The company that wants to build a high-voltage transmission line from central New York to the New York City suburbs said Thursday it will ask a federal court to throw out a state law that would restrict its use of eminent domain to secure land for the project.
Albany-based New York Regional Interconnect Inc. says the proposed 200-mile, $1.6 billion line from the Utica area to the lower Hudson Valley would deliver electricity to an area where power demand is expected to outstrip supply in a few years.
In October, Gov. George Pataki created a major obstacle to the project by signing a law restricting NYRI's use of eminent domain. Without the ability to force property sales, the company would have little chance of securing all the necessary land to complete the line, project manager Bill May said.
In a suit to be filed in federal court in Albany Thursday, NYRI contends the law discriminates against the company and violates its rights under the U.S. Constitution. NYRI also argues that the new law infringes its rights to equal protection and due process.

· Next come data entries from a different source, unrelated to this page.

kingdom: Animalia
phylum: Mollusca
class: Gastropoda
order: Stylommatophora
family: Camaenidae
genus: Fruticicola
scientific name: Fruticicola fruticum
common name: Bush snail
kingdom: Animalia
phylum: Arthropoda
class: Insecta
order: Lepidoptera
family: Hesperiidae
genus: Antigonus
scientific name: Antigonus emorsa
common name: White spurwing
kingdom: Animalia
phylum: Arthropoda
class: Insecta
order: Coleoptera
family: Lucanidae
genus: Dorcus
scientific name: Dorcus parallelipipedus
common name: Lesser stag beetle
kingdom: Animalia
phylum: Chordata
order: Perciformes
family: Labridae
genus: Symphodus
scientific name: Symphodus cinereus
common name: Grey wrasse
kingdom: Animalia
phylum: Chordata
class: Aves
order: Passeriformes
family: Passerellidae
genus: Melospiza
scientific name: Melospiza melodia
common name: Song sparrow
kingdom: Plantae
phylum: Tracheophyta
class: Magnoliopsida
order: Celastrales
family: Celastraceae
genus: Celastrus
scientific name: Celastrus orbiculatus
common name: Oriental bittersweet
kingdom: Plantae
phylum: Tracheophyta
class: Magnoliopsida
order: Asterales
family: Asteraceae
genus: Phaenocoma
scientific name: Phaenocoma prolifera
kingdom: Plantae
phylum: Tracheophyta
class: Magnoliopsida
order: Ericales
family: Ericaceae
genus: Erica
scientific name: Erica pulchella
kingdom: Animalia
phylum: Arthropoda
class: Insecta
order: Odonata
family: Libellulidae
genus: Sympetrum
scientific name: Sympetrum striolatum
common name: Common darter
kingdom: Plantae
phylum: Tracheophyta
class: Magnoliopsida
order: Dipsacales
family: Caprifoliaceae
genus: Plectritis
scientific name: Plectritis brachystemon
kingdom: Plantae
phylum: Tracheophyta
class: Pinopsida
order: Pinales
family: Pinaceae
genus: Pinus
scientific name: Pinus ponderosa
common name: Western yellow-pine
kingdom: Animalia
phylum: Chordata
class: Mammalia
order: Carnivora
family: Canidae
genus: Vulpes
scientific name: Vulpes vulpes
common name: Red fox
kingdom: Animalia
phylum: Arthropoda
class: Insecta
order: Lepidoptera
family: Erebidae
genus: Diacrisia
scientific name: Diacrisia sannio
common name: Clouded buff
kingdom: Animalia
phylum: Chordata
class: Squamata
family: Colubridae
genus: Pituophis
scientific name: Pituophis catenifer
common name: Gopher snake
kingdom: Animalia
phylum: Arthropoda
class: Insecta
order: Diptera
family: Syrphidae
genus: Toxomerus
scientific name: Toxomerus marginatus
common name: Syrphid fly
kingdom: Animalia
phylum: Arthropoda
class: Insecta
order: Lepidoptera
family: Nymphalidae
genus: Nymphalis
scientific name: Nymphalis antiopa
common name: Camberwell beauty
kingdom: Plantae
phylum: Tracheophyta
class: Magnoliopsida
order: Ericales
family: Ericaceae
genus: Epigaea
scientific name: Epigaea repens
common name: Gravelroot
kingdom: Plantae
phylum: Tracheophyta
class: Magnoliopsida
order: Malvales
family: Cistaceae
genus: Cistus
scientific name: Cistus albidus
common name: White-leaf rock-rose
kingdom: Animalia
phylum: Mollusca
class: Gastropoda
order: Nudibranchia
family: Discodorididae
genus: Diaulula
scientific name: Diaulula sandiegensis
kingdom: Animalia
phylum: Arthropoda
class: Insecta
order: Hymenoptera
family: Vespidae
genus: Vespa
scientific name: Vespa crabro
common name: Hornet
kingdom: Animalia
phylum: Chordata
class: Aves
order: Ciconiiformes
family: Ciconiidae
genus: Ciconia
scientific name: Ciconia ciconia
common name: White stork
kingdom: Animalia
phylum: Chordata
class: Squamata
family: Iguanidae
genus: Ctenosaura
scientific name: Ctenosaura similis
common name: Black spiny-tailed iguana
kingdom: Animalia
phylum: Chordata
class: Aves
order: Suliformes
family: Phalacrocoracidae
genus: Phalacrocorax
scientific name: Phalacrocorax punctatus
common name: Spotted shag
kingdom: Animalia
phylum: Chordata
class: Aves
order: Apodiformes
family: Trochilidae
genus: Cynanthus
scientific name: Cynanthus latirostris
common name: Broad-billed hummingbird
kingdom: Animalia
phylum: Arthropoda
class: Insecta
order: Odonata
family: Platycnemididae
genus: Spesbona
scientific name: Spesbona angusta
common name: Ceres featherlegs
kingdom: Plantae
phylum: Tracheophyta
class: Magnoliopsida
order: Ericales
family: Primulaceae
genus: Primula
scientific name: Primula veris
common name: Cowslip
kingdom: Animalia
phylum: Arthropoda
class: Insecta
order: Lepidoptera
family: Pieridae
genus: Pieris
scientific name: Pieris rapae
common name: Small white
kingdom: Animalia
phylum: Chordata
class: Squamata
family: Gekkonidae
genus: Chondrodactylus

"The law seeks to individually punish NYRI for a project intended for a public need," May said.
A number of upstate New York public officials have opposed the project. They argue the proposed route through many small upstate communities would affect scenic areas and harm both the environment and local economic development. They also contend upstate residents would see their electric bills rise as more power is directed to the New York City area.
"From a public policy standpoint, a for-profit company should not have the right of eminent domain where they raise the rates of constituents upstate and lower the rates of constituents downstate," said state Sen. John Bonacic, an Orange County Republican.
Bonacic said lawyers for the Legislature and Pataki reviewed the statute and determined it was constitutional.
NYRI, a closely held company, said this week it is looking at some alternative routes to comply with an order from the state Public Service Commission, which oversees utilities. The alternatives include a route that follows the state Thruway, May said.
In just two years, the lower Hudson Valley and metropolitan New York will need an extra 500 megawatts of capacity, either from new transmission, new power plants, or energy conservation, according to the New York Independent System Operator, which controls the state's power grid.
In less than five years, the Hudson Valley, New York City and Long Island will need 1,250 megawatts of new capacity and by 2015 that need will grow to 2,250 megawatts. One megawatt is enough power for about 1,000 homes.